# What you need to do
**1)** In the essay on dehumanization, who is quoted as saying "the bigger your platform, the bigger your responsibility"?
**2)** Resume the essay on dehumanization after its final sentence, carrying its argument forward.

Agents of Dehumanisation

“When you exclude people from the conversation, when they don’t have a role in your journalism, when they don’t have a role in your film, when they don’t have a role in your TV, when they don’t have a role in your books, they seize to exist as people and become these kind of cartoon cut-outs that other people make of them. And they become much more easy to kill. That’s on us.” — Ta-Nehisi Coates

As images of people being burnt alive flood our screens and the war-machine sends more weapons to the merchants of death, we must resist madness or despair. Franz Fanon said that we had to try “relentlessly and passionately” to show that everything depends on us, the masses, and that if we stagnate, it is our responsibility, if we go forward, it is due to us. No famous person will come save us, “the magic hands are finally only the hands of the people.”

While those experiencing genocide, crimes against humanity and war crimes have been abandoned by a paralysed international community, there is a growing movement of people across borders working steadfastly, and quietly, to use every avenue, every tool at their disposal to try to stop the horrors, seek accountability and preserve what is left of our common humanity. 

We each have a responsibility to contribute to these efforts, to move beyond words of condemnation and angry social media posts. As Greta Thunberg once said, “the bigger your platform, the bigger your responsibility.”

To begin with, we must understand how entangled we are in these death worlds. We are all complicit, and we all benefit, to varying degrees, from the oppression and massacres of people and the planet, simply by being citizens, taxpayers and consumers. Being neutral or apolitical is a privilege, not a choice.

So, how can we understand the various levels of responsibility? Beyond the complicity of nation states, the war machine could not continue unimpeded without the full and intentional support of many people, institutions and companies. Who funds it, who invests in it, who benefits from it, who shields the perpetrators, who enables them, who pretends they don’t know, who disseminates lies and propaganda?

We can start by looking at those who craft the narratives, who bury the truth, those who exclude certain voices. Can we challenge those who make claims of impartiality or neutrality? While neutrality may be justified in cases of state diplomacy and peace mediation, when it comes to non-state actors, including media companies and humanitarian agencies, claims of impartiality are probably a delusion.

# Extracted records

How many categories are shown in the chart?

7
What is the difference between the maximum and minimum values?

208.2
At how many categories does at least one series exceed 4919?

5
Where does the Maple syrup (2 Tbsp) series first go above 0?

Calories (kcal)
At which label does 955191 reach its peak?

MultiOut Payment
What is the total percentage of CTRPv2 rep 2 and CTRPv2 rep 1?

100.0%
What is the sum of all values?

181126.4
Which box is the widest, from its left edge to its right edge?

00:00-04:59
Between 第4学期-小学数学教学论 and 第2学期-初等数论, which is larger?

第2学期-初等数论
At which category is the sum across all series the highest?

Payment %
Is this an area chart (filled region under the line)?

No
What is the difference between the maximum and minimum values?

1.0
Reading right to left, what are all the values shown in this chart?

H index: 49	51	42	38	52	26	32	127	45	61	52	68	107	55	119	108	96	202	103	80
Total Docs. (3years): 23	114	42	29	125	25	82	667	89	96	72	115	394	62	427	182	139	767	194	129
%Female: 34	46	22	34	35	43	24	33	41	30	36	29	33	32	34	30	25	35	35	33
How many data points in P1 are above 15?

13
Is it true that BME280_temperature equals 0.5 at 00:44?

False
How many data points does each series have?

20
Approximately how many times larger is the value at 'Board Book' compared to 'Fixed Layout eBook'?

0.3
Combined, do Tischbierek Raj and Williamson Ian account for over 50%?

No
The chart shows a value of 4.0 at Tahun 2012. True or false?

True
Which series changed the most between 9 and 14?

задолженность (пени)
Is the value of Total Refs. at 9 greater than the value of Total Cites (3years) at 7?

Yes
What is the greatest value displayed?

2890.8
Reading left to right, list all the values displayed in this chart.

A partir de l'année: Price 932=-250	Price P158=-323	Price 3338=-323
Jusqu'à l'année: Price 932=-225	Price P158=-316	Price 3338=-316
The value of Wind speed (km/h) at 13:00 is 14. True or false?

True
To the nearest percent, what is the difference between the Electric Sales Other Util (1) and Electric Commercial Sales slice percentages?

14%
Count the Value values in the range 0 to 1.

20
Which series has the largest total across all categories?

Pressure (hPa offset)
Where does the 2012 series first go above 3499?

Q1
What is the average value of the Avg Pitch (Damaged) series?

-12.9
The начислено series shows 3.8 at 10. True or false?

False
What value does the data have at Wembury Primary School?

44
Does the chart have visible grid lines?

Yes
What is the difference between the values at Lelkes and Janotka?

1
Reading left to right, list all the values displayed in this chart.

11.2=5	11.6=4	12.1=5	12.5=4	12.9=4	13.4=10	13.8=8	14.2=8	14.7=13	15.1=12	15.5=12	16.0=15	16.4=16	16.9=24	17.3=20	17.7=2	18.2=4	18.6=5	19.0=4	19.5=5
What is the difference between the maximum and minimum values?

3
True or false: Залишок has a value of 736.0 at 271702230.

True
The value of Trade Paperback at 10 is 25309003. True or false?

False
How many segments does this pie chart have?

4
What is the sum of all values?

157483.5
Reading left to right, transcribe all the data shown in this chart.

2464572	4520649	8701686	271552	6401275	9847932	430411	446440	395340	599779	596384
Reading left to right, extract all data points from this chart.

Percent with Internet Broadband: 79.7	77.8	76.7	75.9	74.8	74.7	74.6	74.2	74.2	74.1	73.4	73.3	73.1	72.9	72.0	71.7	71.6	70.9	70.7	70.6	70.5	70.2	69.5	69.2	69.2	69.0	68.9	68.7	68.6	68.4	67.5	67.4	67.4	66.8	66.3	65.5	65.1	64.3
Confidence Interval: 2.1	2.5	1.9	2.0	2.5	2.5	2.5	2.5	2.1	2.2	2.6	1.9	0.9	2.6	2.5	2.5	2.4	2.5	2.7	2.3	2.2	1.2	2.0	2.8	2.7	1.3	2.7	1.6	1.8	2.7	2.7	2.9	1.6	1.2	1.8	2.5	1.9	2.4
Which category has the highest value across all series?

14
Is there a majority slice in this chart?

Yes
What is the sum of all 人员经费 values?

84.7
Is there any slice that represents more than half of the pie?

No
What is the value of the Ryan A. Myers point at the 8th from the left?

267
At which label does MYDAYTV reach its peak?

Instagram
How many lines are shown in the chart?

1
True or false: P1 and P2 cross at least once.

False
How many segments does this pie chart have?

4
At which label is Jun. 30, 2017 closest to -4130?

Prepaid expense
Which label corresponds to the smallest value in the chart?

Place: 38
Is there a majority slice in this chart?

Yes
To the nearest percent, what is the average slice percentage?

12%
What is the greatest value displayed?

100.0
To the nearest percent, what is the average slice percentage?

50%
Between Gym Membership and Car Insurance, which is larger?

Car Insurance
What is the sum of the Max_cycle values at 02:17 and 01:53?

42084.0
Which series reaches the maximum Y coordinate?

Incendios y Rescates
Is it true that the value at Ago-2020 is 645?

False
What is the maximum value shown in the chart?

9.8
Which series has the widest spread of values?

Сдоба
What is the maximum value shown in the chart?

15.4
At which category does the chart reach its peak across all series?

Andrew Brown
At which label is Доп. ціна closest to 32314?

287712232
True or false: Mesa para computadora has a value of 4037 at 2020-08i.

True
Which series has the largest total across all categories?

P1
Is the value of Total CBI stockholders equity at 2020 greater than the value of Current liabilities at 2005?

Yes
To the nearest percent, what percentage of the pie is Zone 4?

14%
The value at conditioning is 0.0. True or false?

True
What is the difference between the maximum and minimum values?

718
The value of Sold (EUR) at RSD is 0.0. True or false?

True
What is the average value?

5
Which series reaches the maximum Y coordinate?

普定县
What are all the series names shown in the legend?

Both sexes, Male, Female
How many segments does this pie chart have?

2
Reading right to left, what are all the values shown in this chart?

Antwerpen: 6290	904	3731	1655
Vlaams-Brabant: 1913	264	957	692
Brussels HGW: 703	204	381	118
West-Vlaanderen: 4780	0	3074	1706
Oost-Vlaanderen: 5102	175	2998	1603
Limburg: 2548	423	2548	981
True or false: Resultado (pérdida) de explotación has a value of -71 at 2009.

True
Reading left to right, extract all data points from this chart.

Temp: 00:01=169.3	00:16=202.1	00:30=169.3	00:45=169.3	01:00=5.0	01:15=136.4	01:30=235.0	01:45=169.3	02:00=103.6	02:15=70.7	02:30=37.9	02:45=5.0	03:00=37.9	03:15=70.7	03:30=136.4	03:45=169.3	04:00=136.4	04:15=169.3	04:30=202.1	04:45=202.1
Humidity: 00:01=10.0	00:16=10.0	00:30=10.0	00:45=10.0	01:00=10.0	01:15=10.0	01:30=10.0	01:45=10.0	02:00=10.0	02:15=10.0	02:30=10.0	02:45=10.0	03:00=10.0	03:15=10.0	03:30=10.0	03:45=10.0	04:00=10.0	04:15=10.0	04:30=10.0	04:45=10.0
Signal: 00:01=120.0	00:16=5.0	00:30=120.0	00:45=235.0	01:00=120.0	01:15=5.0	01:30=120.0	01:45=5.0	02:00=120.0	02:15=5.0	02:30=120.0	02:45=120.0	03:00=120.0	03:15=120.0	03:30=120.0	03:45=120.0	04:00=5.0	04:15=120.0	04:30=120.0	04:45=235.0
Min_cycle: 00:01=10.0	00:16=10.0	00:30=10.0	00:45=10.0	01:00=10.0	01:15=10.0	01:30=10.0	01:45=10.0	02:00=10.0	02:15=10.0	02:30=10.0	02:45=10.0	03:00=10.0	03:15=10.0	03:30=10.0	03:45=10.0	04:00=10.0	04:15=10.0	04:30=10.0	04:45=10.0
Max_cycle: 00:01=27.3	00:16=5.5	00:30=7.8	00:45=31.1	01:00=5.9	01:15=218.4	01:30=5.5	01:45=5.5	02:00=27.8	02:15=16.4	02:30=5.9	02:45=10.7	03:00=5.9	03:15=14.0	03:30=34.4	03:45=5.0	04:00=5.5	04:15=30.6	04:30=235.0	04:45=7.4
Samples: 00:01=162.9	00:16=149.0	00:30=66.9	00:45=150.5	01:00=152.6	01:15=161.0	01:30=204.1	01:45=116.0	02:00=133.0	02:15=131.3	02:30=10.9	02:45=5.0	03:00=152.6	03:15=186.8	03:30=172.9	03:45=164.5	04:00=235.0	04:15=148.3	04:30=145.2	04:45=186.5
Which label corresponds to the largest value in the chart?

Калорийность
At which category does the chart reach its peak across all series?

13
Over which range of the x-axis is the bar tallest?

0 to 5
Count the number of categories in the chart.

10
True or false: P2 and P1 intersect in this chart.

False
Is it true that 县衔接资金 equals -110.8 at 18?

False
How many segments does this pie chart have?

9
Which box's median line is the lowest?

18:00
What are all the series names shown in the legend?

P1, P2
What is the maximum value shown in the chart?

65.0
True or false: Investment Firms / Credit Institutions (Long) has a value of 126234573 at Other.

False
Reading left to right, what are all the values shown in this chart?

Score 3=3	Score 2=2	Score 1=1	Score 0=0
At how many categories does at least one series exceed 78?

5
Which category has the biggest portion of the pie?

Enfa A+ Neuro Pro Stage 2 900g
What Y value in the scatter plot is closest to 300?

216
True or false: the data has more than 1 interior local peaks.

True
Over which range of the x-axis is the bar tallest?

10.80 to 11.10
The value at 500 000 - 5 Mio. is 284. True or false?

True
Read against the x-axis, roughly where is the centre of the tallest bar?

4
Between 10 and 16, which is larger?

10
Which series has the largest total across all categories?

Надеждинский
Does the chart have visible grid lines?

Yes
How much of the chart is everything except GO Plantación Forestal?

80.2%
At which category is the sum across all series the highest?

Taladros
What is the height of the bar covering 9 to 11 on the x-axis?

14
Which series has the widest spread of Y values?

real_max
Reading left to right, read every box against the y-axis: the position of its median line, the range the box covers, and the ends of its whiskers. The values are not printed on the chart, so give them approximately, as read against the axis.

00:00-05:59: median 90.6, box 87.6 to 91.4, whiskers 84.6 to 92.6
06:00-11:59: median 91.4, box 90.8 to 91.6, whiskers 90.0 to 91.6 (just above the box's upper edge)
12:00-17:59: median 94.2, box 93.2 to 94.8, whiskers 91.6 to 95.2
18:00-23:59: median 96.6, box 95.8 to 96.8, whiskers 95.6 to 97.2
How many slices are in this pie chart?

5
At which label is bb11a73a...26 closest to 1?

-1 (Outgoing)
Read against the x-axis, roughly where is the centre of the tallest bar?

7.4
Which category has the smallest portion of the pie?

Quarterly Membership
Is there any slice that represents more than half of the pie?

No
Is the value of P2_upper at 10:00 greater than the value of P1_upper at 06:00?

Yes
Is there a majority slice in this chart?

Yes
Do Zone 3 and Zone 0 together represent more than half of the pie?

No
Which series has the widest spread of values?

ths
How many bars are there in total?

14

# Answers for each item
**1)** Greta Thunberg

**2)**
On Palestine, Human Rights Lawer, Craig Mokhiber, argues that Western media companies that are knowingly disseminating disinformation and propaganda are manufacturing consent, in effect, justifying war crimes, crimes against humanity, and are contributing to the dehumanisation of Palestinians; this makes them part of the machine of genocide. 

Under international law this is incitement and there is precedence for holding journalists or their institutions accountable, going back to the Nuremberg Trials in Germany through to the International Criminal Tribunal for Rwanda.

As we know from recent revelations about The New York Times, CNN, the BBC, and others, they are not just being unprofessional, they know exactly what they are doing. And while the cases are different, Mokhiber says they are meeting the elements necessary for a conviction for incitement to genocide, and other crimes against humanity.

Whether it’s in a court of law or the court of public opinion, we must ensure they are held accountable lest they continue to operate on this model. 

The question of impartiality is also a question for humanitarian organisations. The language used is often one of pity and charity, suggesting somehow that what people in Palestine, Lebanon, Sudan, or the Congo need is not justice or accountability, but aid.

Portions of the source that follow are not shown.